> [BRIEF]: Look through the records and copy every line in which "about" appears.

> [RECORDS SUPPLIED]:
=== Begin Enclosure ===

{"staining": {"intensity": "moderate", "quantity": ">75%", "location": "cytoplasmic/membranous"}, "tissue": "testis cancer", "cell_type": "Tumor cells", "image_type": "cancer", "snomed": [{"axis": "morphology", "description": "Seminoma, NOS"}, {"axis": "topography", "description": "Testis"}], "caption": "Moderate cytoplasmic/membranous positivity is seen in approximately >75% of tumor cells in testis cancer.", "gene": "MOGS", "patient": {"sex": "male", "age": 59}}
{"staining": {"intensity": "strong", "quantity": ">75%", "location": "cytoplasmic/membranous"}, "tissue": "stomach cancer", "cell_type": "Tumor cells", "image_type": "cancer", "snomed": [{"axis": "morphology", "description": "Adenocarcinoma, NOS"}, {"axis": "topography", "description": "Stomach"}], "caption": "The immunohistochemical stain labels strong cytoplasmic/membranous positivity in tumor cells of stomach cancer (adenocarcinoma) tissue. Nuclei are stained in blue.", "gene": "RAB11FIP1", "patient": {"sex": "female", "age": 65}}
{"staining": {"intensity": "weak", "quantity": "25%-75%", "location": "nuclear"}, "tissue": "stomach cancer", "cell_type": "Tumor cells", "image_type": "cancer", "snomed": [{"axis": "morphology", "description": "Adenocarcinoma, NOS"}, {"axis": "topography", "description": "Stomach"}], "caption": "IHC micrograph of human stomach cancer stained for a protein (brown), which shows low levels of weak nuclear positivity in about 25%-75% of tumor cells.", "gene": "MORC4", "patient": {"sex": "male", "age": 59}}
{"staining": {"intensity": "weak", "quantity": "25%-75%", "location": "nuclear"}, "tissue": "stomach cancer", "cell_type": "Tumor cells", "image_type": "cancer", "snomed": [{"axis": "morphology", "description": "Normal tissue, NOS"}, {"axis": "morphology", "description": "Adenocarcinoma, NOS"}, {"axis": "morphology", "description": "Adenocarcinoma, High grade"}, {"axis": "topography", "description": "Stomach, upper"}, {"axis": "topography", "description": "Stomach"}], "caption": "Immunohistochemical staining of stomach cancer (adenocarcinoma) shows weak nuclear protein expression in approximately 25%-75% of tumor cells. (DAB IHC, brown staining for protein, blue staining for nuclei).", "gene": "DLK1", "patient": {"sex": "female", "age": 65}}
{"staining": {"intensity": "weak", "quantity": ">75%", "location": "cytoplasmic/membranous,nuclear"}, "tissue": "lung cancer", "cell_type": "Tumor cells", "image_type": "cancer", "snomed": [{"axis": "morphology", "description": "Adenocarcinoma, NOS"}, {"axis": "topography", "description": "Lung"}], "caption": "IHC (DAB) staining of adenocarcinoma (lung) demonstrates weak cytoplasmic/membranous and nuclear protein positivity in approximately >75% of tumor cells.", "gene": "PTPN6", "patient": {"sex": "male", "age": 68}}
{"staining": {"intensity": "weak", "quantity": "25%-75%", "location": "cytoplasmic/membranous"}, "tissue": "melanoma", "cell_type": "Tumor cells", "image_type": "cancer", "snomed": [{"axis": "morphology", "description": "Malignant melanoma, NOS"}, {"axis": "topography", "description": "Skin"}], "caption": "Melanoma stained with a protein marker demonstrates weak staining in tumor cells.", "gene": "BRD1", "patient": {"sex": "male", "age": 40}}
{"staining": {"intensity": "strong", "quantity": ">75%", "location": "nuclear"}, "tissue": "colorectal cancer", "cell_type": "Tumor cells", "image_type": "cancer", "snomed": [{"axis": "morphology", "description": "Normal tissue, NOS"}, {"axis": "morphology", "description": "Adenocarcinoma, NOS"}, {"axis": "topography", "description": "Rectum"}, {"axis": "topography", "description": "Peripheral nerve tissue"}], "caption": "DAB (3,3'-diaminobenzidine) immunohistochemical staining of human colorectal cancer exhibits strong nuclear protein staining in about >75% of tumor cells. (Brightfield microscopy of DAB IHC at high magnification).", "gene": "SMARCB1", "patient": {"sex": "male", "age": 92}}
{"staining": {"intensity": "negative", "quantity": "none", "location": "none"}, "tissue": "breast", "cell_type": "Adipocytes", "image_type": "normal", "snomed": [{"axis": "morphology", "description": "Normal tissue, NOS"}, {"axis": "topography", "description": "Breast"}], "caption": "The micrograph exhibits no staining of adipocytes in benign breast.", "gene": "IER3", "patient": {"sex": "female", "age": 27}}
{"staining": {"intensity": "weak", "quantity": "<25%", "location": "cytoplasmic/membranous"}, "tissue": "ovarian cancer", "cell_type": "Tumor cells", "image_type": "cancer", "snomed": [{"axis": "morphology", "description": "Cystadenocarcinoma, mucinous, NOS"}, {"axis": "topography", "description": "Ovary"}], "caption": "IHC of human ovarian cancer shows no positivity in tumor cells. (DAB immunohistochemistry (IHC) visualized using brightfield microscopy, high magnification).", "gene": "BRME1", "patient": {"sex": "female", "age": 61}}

=== End Enclosure ===

> [WRITTEN SOLUTION]:
{"staining": {"intensity": "weak", "quantity": "25%-75%", "location": "nuclear"}, "tissue": "stomach cancer", "cell_type": "Tumor cells", "image_type": "cancer", "snomed": [{"axis": "morphology", "description": "Adenocarcinoma, NOS"}, {"axis": "topography", "description": "Stomach"}], "caption": "IHC micrograph of human stomach cancer stained for a protein (brown), which shows low levels of weak nuclear positivity in about 25%-75% of tumor cells.", "gene": "MORC4", "patient": {"sex": "male", "age": 59}}
{"staining": {"intensity": "strong", "quantity": ">75%", "location": "nuclear"}, "tissue": "colorectal cancer", "cell_type": "Tumor cells", "image_type": "cancer", "snomed": [{"axis": "morphology", "description": "Normal tissue, NOS"}, {"axis": "morphology", "description": "Adenocarcinoma, NOS"}, {"axis": "topography", "description": "Rectum"}, {"axis": "topography", "description": "Peripheral nerve tissue"}], "caption": "DAB (3,3'-diaminobenzidine) immunohistochemical staining of human colorectal cancer exhibits strong nuclear protein staining in about >75% of tumor cells. (Brightfield microscopy of DAB IHC at high magnification).", "gene": "SMARCB1", "patient": {"sex": "male", "age": 92}}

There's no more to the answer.